### Data section
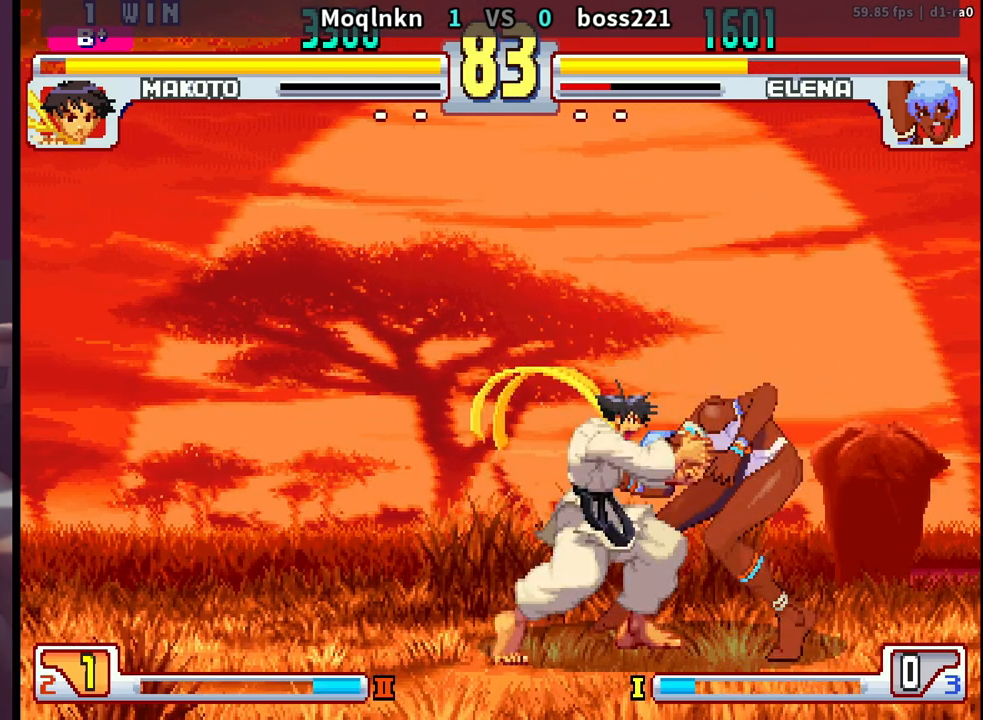
{"buttons": ["DPAD_RIGHT"], "events": [[367, "DPAD_DOWN", "down"], [417, "DPAD_RIGHT", "down"], [467, "DPAD_DOWN", "up"]]}
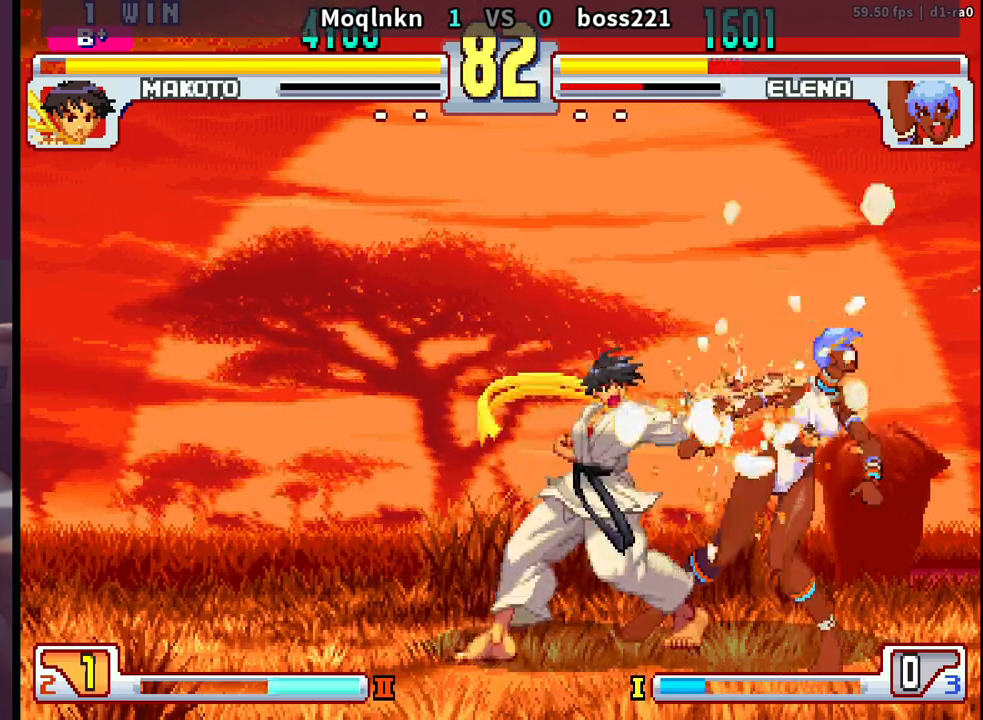
{"buttons": [], "events": [[17, "DPAD_RIGHT", "up"], [50, "LP", "down"], [117, "LP", "up"]]}
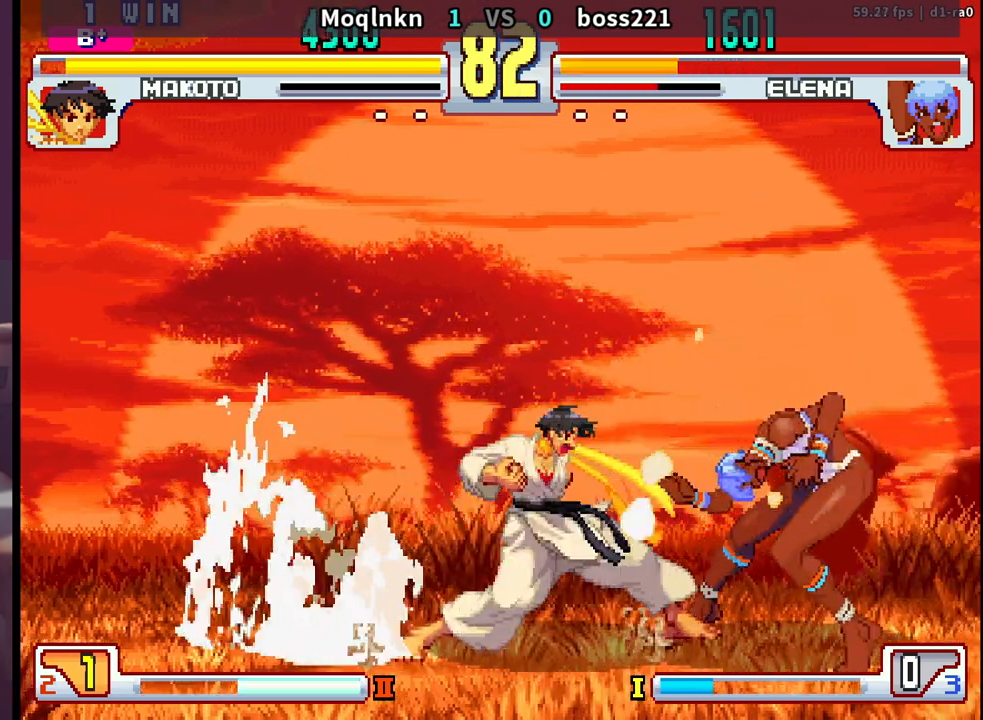
{"buttons": [], "events": [[133, "DPAD_DOWN", "down"], [167, "DPAD_LEFT", "down"], [200, "LK", "down"], [233, "DPAD_LEFT", "up"], [233, "LK", "up"], [250, "LK", "down"], [283, "DPAD_RIGHT", "down"], [283, "LK", "up"], [333, "DPAD_DOWN", "up"], [367, "DPAD_RIGHT", "up"], [367, "LP", "down"], [433, "LP", "up"]]}
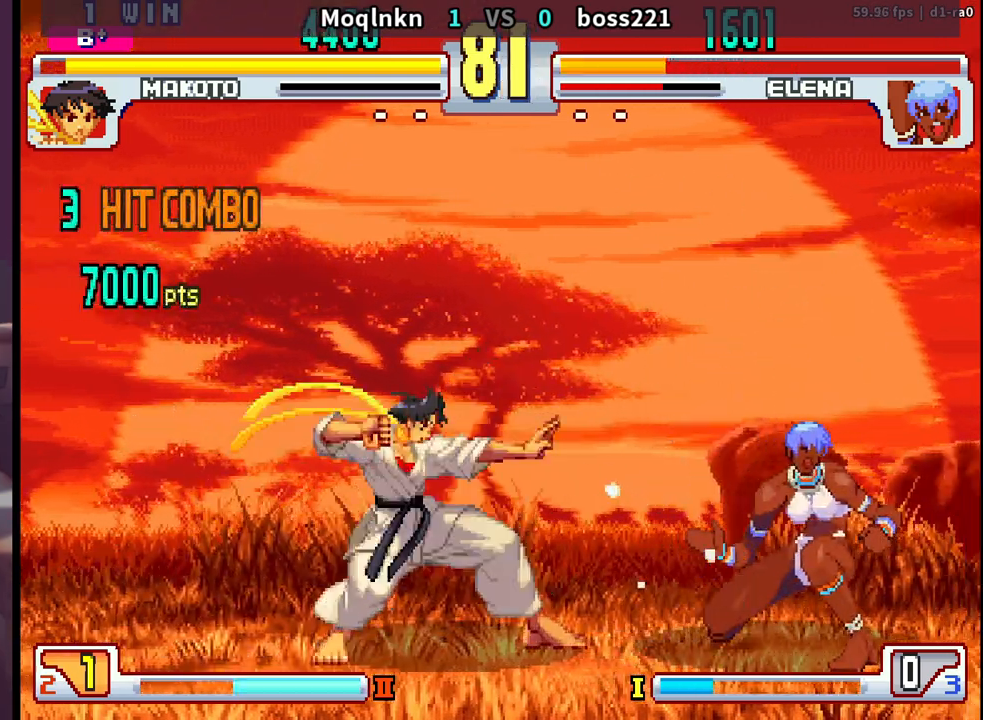
{"buttons": [], "events": []}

### What to do
Locate the word "down" in the data above. Copy every line carrying it.

### Expected answer
{"buttons": ["DPAD_RIGHT"], "events": [[367, "DPAD_DOWN", "down"], [417, "DPAD_RIGHT", "down"], [467, "DPAD_DOWN", "up"]]}
{"buttons": [], "events": [[17, "DPAD_RIGHT", "up"], [50, "LP", "down"], [117, "LP", "up"]]}
{"buttons": [], "events": [[133, "DPAD_DOWN", "down"], [167, "DPAD_LEFT", "down"], [200, "LK", "down"], [233, "DPAD_LEFT", "up"], [233, "LK", "up"], [250, "LK", "down"], [283, "DPAD_RIGHT", "down"], [283, "LK", "up"], [333, "DPAD_DOWN", "up"], [367, "DPAD_RIGHT", "up"], [367, "LP", "down"], [433, "LP", "up"]]}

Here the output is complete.